[What this task involves] Return the lines below in which the string "Effectifs" occurs.

[Records for processing]
╭──

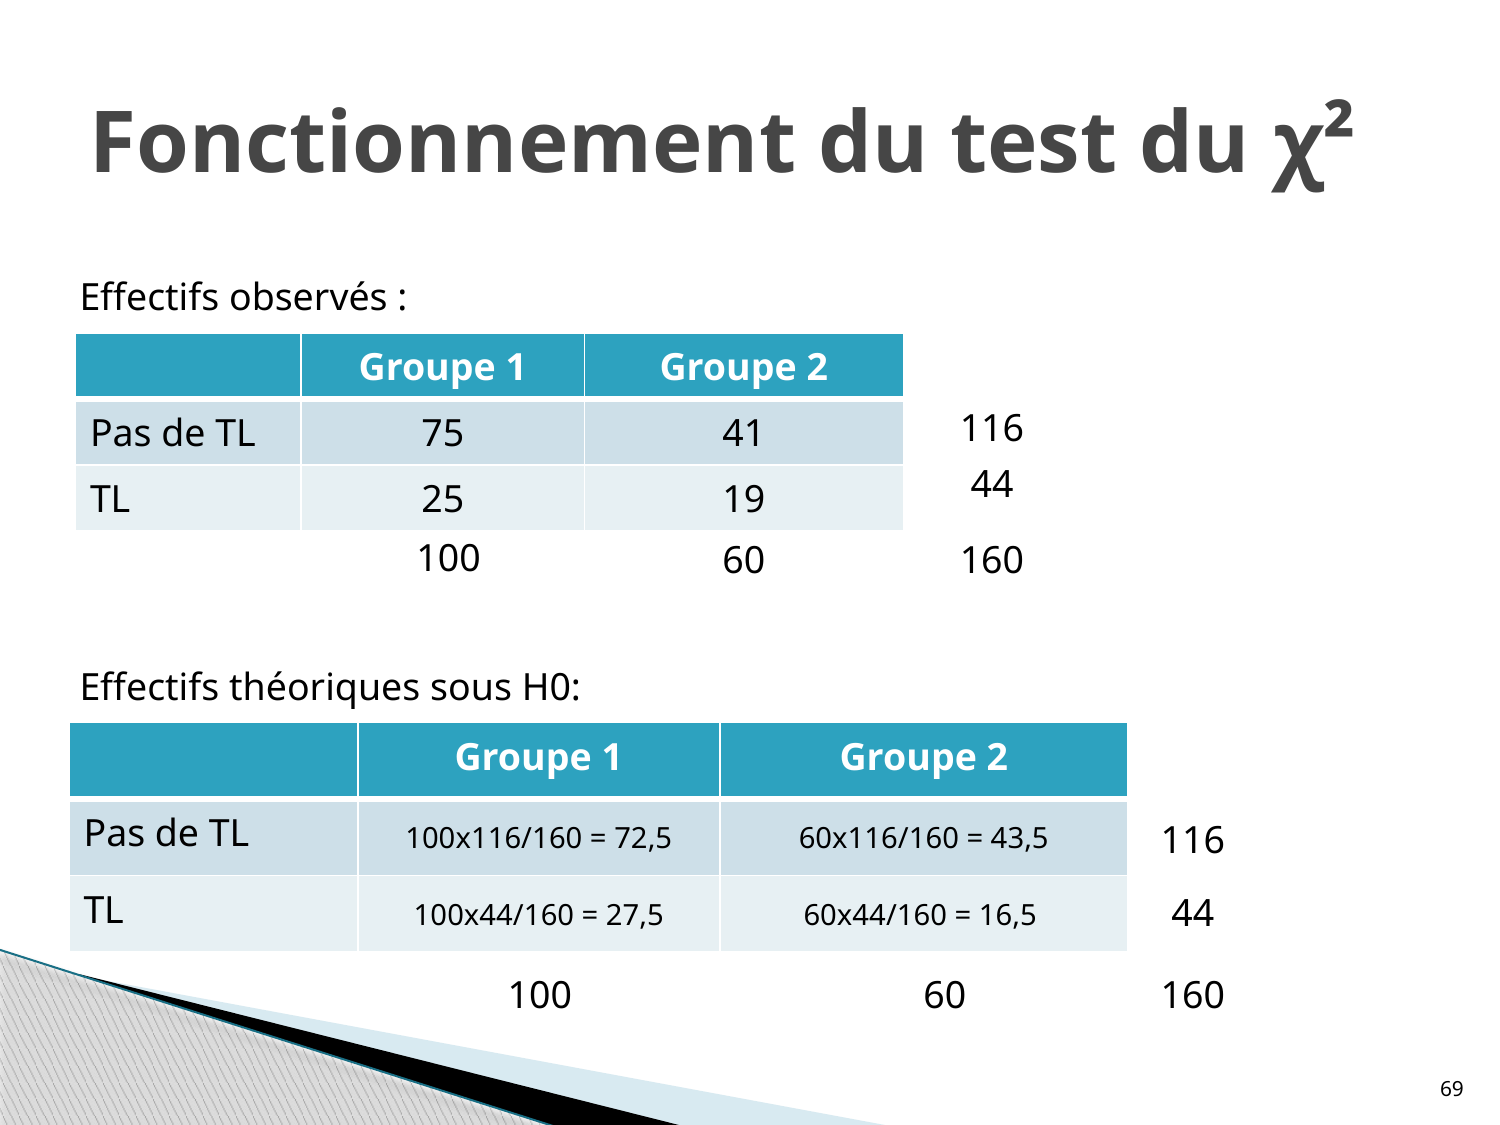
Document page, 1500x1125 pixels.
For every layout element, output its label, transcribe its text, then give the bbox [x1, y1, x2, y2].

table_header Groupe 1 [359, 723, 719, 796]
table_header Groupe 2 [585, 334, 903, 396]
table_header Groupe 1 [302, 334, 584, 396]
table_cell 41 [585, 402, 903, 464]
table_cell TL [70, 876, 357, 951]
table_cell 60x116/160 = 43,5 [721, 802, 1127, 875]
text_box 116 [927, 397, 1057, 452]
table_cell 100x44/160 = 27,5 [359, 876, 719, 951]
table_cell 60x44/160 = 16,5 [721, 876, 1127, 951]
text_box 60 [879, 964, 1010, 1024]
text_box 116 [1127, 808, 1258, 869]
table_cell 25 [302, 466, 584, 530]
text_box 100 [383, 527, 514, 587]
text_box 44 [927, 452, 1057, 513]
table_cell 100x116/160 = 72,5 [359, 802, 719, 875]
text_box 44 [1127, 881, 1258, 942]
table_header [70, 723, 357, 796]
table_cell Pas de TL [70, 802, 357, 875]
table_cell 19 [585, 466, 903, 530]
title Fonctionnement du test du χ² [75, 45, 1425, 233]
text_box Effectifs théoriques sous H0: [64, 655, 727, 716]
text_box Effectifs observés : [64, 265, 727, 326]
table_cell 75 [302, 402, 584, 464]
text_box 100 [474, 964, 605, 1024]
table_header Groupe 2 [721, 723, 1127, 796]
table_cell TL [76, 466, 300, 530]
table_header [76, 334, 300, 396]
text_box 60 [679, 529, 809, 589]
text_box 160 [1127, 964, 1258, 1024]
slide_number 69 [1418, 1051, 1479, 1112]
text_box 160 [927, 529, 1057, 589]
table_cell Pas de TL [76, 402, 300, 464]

╰──

[Written reply]
text_box Effectifs théoriques sous H0: [64, 655, 727, 716]
text_box Effectifs observés : [64, 265, 727, 326]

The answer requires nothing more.